Chapitre 1
Depuis quelques jours déjà l'orage menace. Il a jusqu'alors épargné la ville mais la chaleur torride de ce mois de juillet devient de plus en plus étouffante. Les badauds déambulent lentement, le visage rouge et couvert de sueur, la peau moite sous leurs étoffes légères. Certains, probablement mieux armés contre la canicule que la plupart de leurs congénères, marchent à grands pas. L'atmosphère est lourde et oppressante, l'air quasi irrespirable.
Dès le lever du jour on savait que l'orage allait s'abattre sur la ville avant la fin de la journée.
Quand Marielle, en ce début d'après-midi, gare sa voiture au centre de la cité, de gros nuages noirs obscurcissent le ciel et les grondements du tonnerre résonnent dans le lointain. Elle a peur de l'orage, aussi se hâte-t-elle de parcourir les quelques dizaines de mètres qui la séparent du lieu de son rendez-vous.
Psychomotricienne dans un institut pour enfants handicapés, Marielle a vingt huit ans. De petite taille, avenante et gracieuse, elle est dotée d'un charme ambigu fait de séduction et de mise à distance. Discrète, parfois effacée, elle devient capable devant l'adversité de défendre ses idées avec véhémence, de convaincre un auditoire avec forces argumentations imparables. D'une volonté farouche en dépit de la faiblesse de sa corpulence, elle hait par dessus tout les rapports de force et de domination. Éprise de liberté elle n'accepte guère de concessions sur ce point et ne souffre pas qu'on la manipule. Selon l'attitude et les propos de son interlocuteur, un regard de ses grands yeux verts peut ouvrir la voie vers d'infinies douceurs, ou à l'opposé, une saillie de son langage naturellement châtié peut sonner le glas des espérances et annuler tout dialogue par la même occasion. En elle, cohabitent fragilité et force de caractère. Volontiers tolérante envers ceux qui se montrent humbles et tendres, elle transperce de ses traits dévastateurs ceux qui se croient sortis tout droit de la cuisse de Jupiter. D'aucuns pensent que son mari et ses trois enfants ont bien de la chance, d'autres qu'ils sont fort à plaindre. Et si elle ne le montre pas, compliments et critiques l'atteignent au plus profond d'elle-même.

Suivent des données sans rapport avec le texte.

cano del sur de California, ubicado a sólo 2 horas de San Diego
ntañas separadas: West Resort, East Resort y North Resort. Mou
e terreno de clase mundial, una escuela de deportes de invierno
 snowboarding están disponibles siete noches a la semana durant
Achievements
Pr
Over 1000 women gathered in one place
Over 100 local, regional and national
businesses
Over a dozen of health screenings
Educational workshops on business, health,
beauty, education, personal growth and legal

Pour l'instant, elle se rend à la quatrième d'une série de dix séances de kinésithérapie ordonnées par son médecin traitant. Un torticolis particulièrement tenace et douloureux est à l'origine de la prescription. Mais le kiné qu'on lui a recommandé officie surtout en tant qu'ostéopathe. C'est ainsi qu'elle se retrouve utilisatrice d'une médecine douce dont elle ne possédait jusque là que quelques vagues notions. L'aventure, somme toute, ne lui déplaît pas ; d'abord parce que les douleurs ont rapidement disparu, ensuite parce que le praticien est plutôt séduisant, enfin parce qu'elle le soupçonne d'être sensible à ses charmes, même si les premières séances se sont déroulées dans la plus parfaite rigueur professionnelle.

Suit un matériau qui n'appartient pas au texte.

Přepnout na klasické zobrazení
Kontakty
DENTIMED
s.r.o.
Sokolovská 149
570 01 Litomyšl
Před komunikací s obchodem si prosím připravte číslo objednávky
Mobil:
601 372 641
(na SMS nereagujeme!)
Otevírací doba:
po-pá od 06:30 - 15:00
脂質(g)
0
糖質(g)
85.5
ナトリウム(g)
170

La salle d'attente est vide. Marielle s'y installe au moment où les premières déflagrations du tonnerre font trembler le quartier. Elle tente de poursuivre la lecture du livre de poésies qu'elle a apporté. Dans cette pièce d'immeuble ancien, alors que la pendule affiche quatorze heures, l'obscurité devient telle qu'on se croirait à la tombée de la nuit. De la petite fenêtre on peut apercevoir un coin de ciel noir. Le Créateur est en train de faire sauter la voûte céleste à la dynamite. Et comme s'il avait demandé à des photographes d'immortaliser son œuvre, des flashes gigantesques scintillent dans le décor.
Les coups de tonnerre augmentent en intensité, en violence et en nombre. À chaque fois la jeune femme sursaute, frissonne, sent la sueur couler en abondance sous ses aisselles et aux plis de l'aine. Elle éprouve une désagréable sensation, mêlée de chaleur diffuse et de froid glacial, qui lui donne la chair de poule. Le vide mental s'empare d'elle, renforçant son trouble, car elle aime bien d'ordinaire contrôler avec son esprit l'intensité de ses émois physiques et affectifs. Toutefois, ce qu'elle ressent au niveau corporel comble en partie son vide, si bien qu'elle ne peut pas choisir entre ce qui la pousse à lutter contre l'envahissement sensoriel de son être, et ce qui l'incite à s'y abandonner.